> **Task requirements**
Would you please write out each entry that follows, exactly as written?

> **Stored data**
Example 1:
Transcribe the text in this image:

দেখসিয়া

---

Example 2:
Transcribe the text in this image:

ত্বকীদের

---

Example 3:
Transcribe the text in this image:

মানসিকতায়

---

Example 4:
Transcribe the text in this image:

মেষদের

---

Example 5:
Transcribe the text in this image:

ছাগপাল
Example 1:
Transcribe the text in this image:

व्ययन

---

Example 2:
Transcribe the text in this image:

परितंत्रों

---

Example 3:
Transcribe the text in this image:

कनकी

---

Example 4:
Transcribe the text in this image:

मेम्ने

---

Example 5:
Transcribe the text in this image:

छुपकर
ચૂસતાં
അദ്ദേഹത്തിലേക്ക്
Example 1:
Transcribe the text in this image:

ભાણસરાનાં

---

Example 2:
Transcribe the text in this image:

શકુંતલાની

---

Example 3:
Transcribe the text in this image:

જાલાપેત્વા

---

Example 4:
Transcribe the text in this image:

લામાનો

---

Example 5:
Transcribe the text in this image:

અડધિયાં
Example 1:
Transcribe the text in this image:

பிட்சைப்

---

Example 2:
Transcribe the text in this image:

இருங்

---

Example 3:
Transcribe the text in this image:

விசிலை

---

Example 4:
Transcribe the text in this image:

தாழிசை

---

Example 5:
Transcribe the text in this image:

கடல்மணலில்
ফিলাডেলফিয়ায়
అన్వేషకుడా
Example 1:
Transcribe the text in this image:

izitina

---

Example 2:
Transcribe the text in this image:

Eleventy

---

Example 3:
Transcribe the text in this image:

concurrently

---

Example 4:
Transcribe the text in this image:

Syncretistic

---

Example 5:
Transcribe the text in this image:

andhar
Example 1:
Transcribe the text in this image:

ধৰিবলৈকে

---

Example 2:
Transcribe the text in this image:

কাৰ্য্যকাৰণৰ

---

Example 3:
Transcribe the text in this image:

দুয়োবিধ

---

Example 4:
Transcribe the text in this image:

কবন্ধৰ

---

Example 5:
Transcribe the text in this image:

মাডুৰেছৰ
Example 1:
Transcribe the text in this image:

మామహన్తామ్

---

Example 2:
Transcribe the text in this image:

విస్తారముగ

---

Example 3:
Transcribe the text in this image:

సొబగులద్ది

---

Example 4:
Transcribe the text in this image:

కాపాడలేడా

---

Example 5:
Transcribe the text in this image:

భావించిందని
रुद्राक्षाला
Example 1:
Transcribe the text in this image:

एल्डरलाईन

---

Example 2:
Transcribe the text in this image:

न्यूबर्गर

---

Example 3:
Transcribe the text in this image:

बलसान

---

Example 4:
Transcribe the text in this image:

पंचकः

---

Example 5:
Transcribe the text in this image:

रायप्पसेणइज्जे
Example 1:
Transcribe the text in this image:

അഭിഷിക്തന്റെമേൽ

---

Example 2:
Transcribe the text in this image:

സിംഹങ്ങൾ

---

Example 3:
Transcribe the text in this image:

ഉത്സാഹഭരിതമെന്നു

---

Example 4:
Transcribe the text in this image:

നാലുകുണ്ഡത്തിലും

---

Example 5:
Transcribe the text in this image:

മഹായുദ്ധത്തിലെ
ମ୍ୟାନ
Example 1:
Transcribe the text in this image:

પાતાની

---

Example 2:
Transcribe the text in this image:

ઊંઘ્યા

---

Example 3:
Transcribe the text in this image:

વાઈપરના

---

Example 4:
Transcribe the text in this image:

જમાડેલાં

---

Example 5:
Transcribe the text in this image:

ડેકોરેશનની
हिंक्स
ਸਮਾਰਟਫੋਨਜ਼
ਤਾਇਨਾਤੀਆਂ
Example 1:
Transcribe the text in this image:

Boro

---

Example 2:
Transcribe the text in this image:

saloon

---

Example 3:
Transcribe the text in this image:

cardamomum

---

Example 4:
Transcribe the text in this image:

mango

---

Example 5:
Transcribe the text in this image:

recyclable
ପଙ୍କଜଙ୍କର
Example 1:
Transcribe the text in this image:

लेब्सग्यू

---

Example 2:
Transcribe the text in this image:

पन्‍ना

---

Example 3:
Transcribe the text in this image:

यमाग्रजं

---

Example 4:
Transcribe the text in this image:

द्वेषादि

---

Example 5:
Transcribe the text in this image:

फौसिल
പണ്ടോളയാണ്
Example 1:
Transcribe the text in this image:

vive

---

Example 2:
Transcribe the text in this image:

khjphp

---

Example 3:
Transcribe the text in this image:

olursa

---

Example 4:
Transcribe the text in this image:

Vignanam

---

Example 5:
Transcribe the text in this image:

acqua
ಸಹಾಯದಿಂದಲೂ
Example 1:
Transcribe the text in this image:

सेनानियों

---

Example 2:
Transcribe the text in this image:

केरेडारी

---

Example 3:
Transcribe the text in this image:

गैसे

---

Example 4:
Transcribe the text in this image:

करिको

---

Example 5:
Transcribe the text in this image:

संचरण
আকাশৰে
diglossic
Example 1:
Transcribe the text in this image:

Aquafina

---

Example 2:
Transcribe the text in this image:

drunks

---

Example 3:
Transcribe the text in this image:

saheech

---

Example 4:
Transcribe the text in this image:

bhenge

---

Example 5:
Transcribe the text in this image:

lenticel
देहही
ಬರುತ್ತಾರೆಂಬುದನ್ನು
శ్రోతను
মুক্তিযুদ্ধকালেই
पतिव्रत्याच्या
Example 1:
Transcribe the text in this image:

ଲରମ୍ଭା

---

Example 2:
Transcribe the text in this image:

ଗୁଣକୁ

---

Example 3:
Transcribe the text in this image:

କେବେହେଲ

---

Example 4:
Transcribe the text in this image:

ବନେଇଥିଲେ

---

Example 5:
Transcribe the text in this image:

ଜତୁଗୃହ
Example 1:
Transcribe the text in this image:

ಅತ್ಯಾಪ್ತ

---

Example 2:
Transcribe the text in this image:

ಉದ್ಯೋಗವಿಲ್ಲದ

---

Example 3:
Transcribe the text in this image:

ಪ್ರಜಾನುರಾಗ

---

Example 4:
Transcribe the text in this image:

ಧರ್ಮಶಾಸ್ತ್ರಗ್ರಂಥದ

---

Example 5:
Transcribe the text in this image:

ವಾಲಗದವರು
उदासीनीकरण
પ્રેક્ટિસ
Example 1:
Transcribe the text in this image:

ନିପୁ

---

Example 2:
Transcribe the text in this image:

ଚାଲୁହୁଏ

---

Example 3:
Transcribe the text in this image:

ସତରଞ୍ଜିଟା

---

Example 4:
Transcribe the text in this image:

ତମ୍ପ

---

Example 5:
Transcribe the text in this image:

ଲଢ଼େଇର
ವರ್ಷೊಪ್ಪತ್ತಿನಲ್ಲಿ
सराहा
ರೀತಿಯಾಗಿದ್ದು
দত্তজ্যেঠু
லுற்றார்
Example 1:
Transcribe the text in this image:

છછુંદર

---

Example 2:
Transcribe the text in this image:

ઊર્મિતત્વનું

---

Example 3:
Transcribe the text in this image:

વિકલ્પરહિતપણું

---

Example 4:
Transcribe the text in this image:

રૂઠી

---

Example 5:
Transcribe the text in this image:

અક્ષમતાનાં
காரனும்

> **Written answer**
Example 1:
Transcribe the text in this image:

দেখসিয়া

---

Example 2:
Transcribe the text in this image:

ত্বকীদের

---

Example 3:
Transcribe the text in this image:

মানসিকতায়

---

Example 4:
Transcribe the text in this image:

মেষদের

---

Example 5:
Transcribe the text in this image:

ছাগপাল
Example 1:
Transcribe the text in this image:

व्ययन

---

Example 2:
Transcribe the text in this image:

परितंत्रों

---

Example 3:
Transcribe the text in this image:

कनकी

---

Example 4:
Transcribe the text in this image:

मेम्ने

---

Example 5:
Transcribe the text in this image:

छुपकर
ચૂસતાં
അദ്ദേഹത്തിലേക്ക്
Example 1:
Transcribe the text in this image:

ભાણસરાનાં

---

Example 2:
Transcribe the text in this image:

શકુંતલાની

---

Example 3:
Transcribe the text in this image:

જાલાપેત્વા

---

Example 4:
Transcribe the text in this image:

લામાનો

---

Example 5:
Transcribe the text in this image:

અડધિયાં
Example 1:
Transcribe the text in this image:

பிட்சைப்

---

Example 2:
Transcribe the text in this image:

இருங்

---

Example 3:
Transcribe the text in this image:

விசிலை

---

Example 4:
Transcribe the text in this image:

தாழிசை

---

Example 5:
Transcribe the text in this image:

கடல்மணலில்
ফিলাডেলফিয়ায়
అన్వేషకుడా
Example 1:
Transcribe the text in this image:

izitina

---

Example 2:
Transcribe the text in this image:

Eleventy

---

Example 3:
Transcribe the text in this image:

concurrently

---

Example 4:
Transcribe the text in this image:

Syncretistic

---

Example 5:
Transcribe the text in this image:

andhar
Example 1:
Transcribe the text in this image:

ধৰিবলৈকে

---

Example 2:
Transcribe the text in this image:

কাৰ্য্যকাৰণৰ

---

Example 3:
Transcribe the text in this image:

দুয়োবিধ

---

Example 4:
Transcribe the text in this image:

কবন্ধৰ

---

Example 5:
Transcribe the text in this image:

মাডুৰেছৰ
Example 1:
Transcribe the text in this image:

మామహన్తామ్

---

Example 2:
Transcribe the text in this image:

విస్తారముగ

---

Example 3:
Transcribe the text in this image:

సొబగులద్ది

---

Example 4:
Transcribe the text in this image:

కాపాడలేడా

---

Example 5:
Transcribe the text in this image:

భావించిందని
रुद्राक्षाला
Example 1:
Transcribe the text in this image:

एल्डरलाईन

---

Example 2:
Transcribe the text in this image:

न्यूबर्गर

---

Example 3:
Transcribe the text in this image:

बलसान

---

Example 4:
Transcribe the text in this image:

पंचकः

---

Example 5:
Transcribe the text in this image:

रायप्पसेणइज्जे
Example 1:
Transcribe the text in this image:

അഭിഷിക്തന്റെമേൽ

---

Example 2:
Transcribe the text in this image:

സിംഹങ്ങൾ

---

Example 3:
Transcribe the text in this image:

ഉത്സാഹഭരിതമെന്നു

---

Example 4:
Transcribe the text in this image:

നാലുകുണ്ഡത്തിലും

---

Example 5:
Transcribe the text in this image:

മഹായുദ്ധത്തിലെ
ମ୍ୟାନ
Example 1:
Transcribe the text in this image:

પાતાની

---

Example 2:
Transcribe the text in this image:

ઊંઘ્યા

---

Example 3:
Transcribe the text in this image:

વાઈપરના

---

Example 4:
Transcribe the text in this image:

જમાડેલાં

---

Example 5:
Transcribe the text in this image:

ડેકોરેશનની
हिंक्स
ਸਮਾਰਟਫੋਨਜ਼
ਤਾਇਨਾਤੀਆਂ
Example 1:
Transcribe the text in this image:

Boro

---

Example 2:
Transcribe the text in this image:

saloon

---

Example 3:
Transcribe the text in this image:

cardamomum

---

Example 4:
Transcribe the text in this image:

mango

---

Example 5:
Transcribe the text in this image:

recyclable
ପଙ୍କଜଙ୍କର
Example 1:
Transcribe the text in this image:

लेब्सग्यू

---

Example 2:
Transcribe the text in this image:

पन्‍ना

---

Example 3:
Transcribe the text in this image:

यमाग्रजं

---

Example 4:
Transcribe the text in this image:

द्वेषादि

---

Example 5:
Transcribe the text in this image:

फौसिल
പണ്ടോളയാണ്
Example 1:
Transcribe the text in this image:

vive

---

Example 2:
Transcribe the text in this image:

khjphp

---

Example 3:
Transcribe the text in this image:

olursa

---

Example 4:
Transcribe the text in this image:

Vignanam

---

Example 5:
Transcribe the text in this image:

acqua
ಸಹಾಯದಿಂದಲೂ
Example 1:
Transcribe the text in this image:

सेनानियों

---

Example 2:
Transcribe the text in this image:

केरेडारी

---

Example 3:
Transcribe the text in this image:

गैसे

---

Example 4:
Transcribe the text in this image:

करिको

---

Example 5:
Transcribe the text in this image:

संचरण
আকাশৰে
diglossic
Example 1:
Transcribe the text in this image:

Aquafina

---

Example 2:
Transcribe the text in this image:

drunks

---

Example 3:
Transcribe the text in this image:

saheech

---

Example 4:
Transcribe the text in this image:

bhenge

---

Example 5:
Transcribe the text in this image:

lenticel
देहही
ಬರುತ್ತಾರೆಂಬುದನ್ನು
శ్రోతను
মুক্তিযুদ্ধকালেই
पतिव्रत्याच्या
Example 1:
Transcribe the text in this image:

ଲରମ୍ଭା

---

Example 2:
Transcribe the text in this image:

ଗୁଣକୁ

---

Example 3:
Transcribe the text in this image:

କେବେହେଲ

---

Example 4:
Transcribe the text in this image:

ବନେଇଥିଲେ

---

Example 5:
Transcribe the text in this image:

ଜତୁଗୃହ
Example 1:
Transcribe the text in this image:

ಅತ್ಯಾಪ್ತ

---

Example 2:
Transcribe the text in this image:

ಉದ್ಯೋಗವಿಲ್ಲದ

---

Example 3:
Transcribe the text in this image:

ಪ್ರಜಾನುರಾಗ

---

Example 4:
Transcribe the text in this image:

ಧರ್ಮಶಾಸ್ತ್ರಗ್ರಂಥದ

---

Example 5:
Transcribe the text in this image:

ವಾಲಗದವರು
उदासीनीकरण
પ્રેક્ટિસ
Example 1:
Transcribe the text in this image:

ନିପୁ

---

Example 2:
Transcribe the text in this image:

ଚାଲୁହୁଏ

---

Example 3:
Transcribe the text in this image:

ସତରଞ୍ଜିଟା

---

Example 4:
Transcribe the text in this image:

ତମ୍ପ

---

Example 5:
Transcribe the text in this image:

ଲଢ଼େଇର
ವರ್ಷೊಪ್ಪತ್ತಿನಲ್ಲಿ
सराहा
ರೀತಿಯಾಗಿದ್ದು
দত্তজ্যেঠু
லுற்றார்
Example 1:
Transcribe the text in this image:

છછુંદર

---

Example 2:
Transcribe the text in this image:

ઊર્મિતત્વનું

---

Example 3:
Transcribe the text in this image:

વિકલ્પરહિતપણું

---

Example 4:
Transcribe the text in this image:

રૂઠી

---

Example 5:
Transcribe the text in this image:

અક્ષમતાનાં
காரனும்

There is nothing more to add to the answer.